*Texte fourni*
····················

Alors que le nombre de personnes s’opposant à la chasse ne cesse de croître, la France demeure le pays d’Europe dans lequel cette pratique prend le plus de place à l’échelle nationale. Entre méthodes barbares et « prélèvements » inutiles qui ne font qu’aggraver la situation, la réglementation est loin d’être suffisante et l’indifférence de l’État est déplorable. La peur viscérale des éleveurs face aux prédateurs, notamment le loup qui est depuis longtemps le bouc-émissaire des problèmes qu’ils rencontrent, n’est qu’un ingrédient supplémentaire à cet enchevêtrement d’hostilités.
Tandis que certaines pratiques agricoles demandent à laisser toujours moins de place à la faune sauvage, des éleveurs ont récemment décidé de prendre eux-mêmes les armes. En août 2019, une vidéo a été diffusée sur Internet et dans plusieurs médias, présentant des personnes armées et cagoulées avec pour message, des menaces de mort à l’encontre du loup, accusé d’attaques multiples sur leurs troupeaux. « Le Front de libération du Champsaur va entrer en action » : Une mise en scène sinistre, semblable à une parodie du groupuscule terroriste FLNC (Front de libération nationale corse). La vidéo a été tournée devant une plaque du Parc national des écrins, un espace naturel protégé.
Cerise sur le gâteau, la secrétaire générale de la FNSEA (Fédération nationale des syndicats d’exploitants agricoles) 05 a déclaré : « On sait que c’est illégal mais on les comprend et on les soutient ». Les syndicats demandent aujourd’hui, notamment, la possibilité d’abattages en zone cœur du parc. Alors que le quota de 90 prélèvements pour l’année 2019 du plan national loup a déjà été atteint, celui-ci a été rouvert, autorisant l’éradication de 10 canidés supplémentaires. Il va de soi que cette affabilité de l’État face aux activistes agricoles ne résoudra aucunement leur problème et ne fait que s’ajouter aux multiples violences que subit la nature sauvage et qui affaiblissent la résilience de cette dernière.

····················

*Informations fournies*
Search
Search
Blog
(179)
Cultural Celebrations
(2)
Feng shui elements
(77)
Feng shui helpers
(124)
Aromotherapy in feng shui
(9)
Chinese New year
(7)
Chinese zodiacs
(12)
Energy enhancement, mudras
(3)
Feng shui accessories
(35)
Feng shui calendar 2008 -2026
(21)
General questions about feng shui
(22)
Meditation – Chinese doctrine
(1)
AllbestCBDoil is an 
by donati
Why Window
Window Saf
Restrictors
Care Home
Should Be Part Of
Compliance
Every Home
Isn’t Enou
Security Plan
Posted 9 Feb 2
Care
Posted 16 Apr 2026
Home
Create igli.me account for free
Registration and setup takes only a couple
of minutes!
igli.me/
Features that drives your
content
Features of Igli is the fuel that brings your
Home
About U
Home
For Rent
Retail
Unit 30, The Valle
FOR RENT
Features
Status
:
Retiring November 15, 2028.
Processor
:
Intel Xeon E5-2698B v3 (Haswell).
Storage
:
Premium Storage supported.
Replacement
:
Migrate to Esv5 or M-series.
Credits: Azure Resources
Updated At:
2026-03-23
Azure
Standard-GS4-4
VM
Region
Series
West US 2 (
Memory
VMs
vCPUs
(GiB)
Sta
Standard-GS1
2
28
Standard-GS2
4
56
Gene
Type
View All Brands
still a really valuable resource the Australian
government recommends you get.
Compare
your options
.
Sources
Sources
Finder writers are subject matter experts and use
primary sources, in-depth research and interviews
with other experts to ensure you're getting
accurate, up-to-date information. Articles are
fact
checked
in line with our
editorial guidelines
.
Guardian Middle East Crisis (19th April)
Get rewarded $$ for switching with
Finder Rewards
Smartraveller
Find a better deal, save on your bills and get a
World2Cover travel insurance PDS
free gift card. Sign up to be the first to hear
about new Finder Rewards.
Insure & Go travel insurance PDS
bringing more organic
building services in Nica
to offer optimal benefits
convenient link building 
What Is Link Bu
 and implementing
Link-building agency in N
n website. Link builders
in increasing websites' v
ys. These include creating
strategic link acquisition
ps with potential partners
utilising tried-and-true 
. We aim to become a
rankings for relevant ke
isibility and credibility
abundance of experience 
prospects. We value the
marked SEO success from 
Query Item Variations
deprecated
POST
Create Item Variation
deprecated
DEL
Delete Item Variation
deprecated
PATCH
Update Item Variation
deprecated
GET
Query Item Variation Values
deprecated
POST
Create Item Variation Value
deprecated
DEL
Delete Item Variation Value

····················

*Exercices à réaliser*
[A] Indiquez si chacun des énoncés suivants concorde avec le texte sur la chasse et le loup, en répondant par oui ou par non et en citant mot pour mot le passage qui tranche. (i) La vidéo a été tournée devant une plaque du Parc national des Écrins. (ii) Le quota de prélèvements du plan national loup pour 2019 était de 100 loups. (iii) La secrétaire générale de la FNSEA 05 a désapprouvé les éleveurs armés.
[B] Réécrivez sous forme de liste le paragraphe du texte sur la chasse et le loup qui commence par « Tandis que certaines pratiques agricoles », en conservant ses faits principaux.
[C] Rédigez la suite du texte sur la chasse et le loup en reprenant après sa dernière phrase.
Les documents joints proviennent d'une autre source.

*Réponses par exercice*
[A]
(i) Oui : « La vidéo a été tournée devant une plaque du Parc national des écrins, un espace naturel protégé. »
(ii) Non : « le quota de 90 prélèvements pour l’année 2019 du plan national loup a déjà été atteint »
(iii) Non : « On sait que c’est illégal mais on les comprend et on les soutient »

[B]
- Certaines pratiques agricoles laissent toujours moins de place à la faune sauvage.
- Des éleveurs ont récemment décidé de prendre eux-mêmes les armes.
- En août 2019, une vidéo a été diffusée sur Internet et dans plusieurs médias.
- On y voit des personnes armées et cagoulées qui menacent de mort le loup, accusé d'attaques multiples sur leurs troupeaux.
- Son message, « Le Front de libération du Champsaur va entrer en action », rappelle une parodie du groupuscule terroriste FLNC.
- La vidéo a été tournée devant une plaque du Parc national des Écrins, un espace naturel protégé.

[C]
Et cet acharnement inhumain et destructeur contre le loup ne date pas d’hier. En 1937, la pression agricole avait conduit à l’éradication totale sa population du territoire français, jusqu’à sa réapparition en 1992. Aujourd’hui, ce que les éleveurs ne comprennent pas, c’est que l’abattage des loups, quels que soient les quotas définis, n’est en aucun cas une solution à la prédation. C’est même tout l’inverse, comme le montrent de plusieurs études internationales. Pour plus d’informations sur le sujet, on n’invitera les curieux à relire une étude exposant comment tuer les loups ne sert à rien. On y apprend même que « dans 43% des cas, au contraire, les dégâts infligés aux troupeaux augmentent après la mise en place de la mesure d’abattage ». Et ceci s’explique simplement par le fonctionnement même de la nature, la faim provoquée par l’abatage des loups « alpha » engendrant davantage d’attaques. Encore faut-il prendre le temps de l’écouter.
La peur des éleveurs façonne la barbarie mais ne l’excuse pas
L’acharnement contre le loup est donc fondé sur une ignorance, des croyances et un obscurantisme lourdement ancré dans les esprits. Comme on croyait aux sorcières hier, au point de tuer des femmes célibataires de nos campagnes, c’est le loup (parmi d’autres espèces) qui est toujours victime de la bêtise humaine sans qu’on semble capable de pouvoir y remédier, tant les intérêts économiques nous aveuglent. Pourtant, seules les mesures préventives, non létales, sur le temps long, ont démontré leur efficacité pour réduire les attaques. On retrouve parmi elles le gardiennage des troupeaux, les clôtures électrifiées et la présence d’un chien de protection (patou) dressé adéquatement. Oui, tout ceci demande des moyens humaines, techniques et économiques probablement plus importants que la mise à mort.
Et pourtant, ces moyens de prévention sont principalement financés par l’État. Alors pourquoi ce comportement belliqueux en sachant que la grande majorité des attaques ont lieu sur des troupeaux non protégés (comme dans les Hautes-Alpes) ? À qui la faute ? Pourquoi une telle indifférence réactionnaire ? D’autre part, les principaux problèmes que rencontrent les éleveurs ne sont en aucun cas imputables au loup, les causes de mortalité des ovins étant diverses et variées, le plus souvent inévitables. Selon les données disponibles, les loups n’ont qu’une infime part de responsabilité dans la mort d’animaux d’élevage et les pertes liées à ces attaques sont indemnisées par l’État. On fait donc face à un non-sens total, la demande de tirs à l’aveugle par soif de vengeance, un exutoire inutile baigné d’infamie.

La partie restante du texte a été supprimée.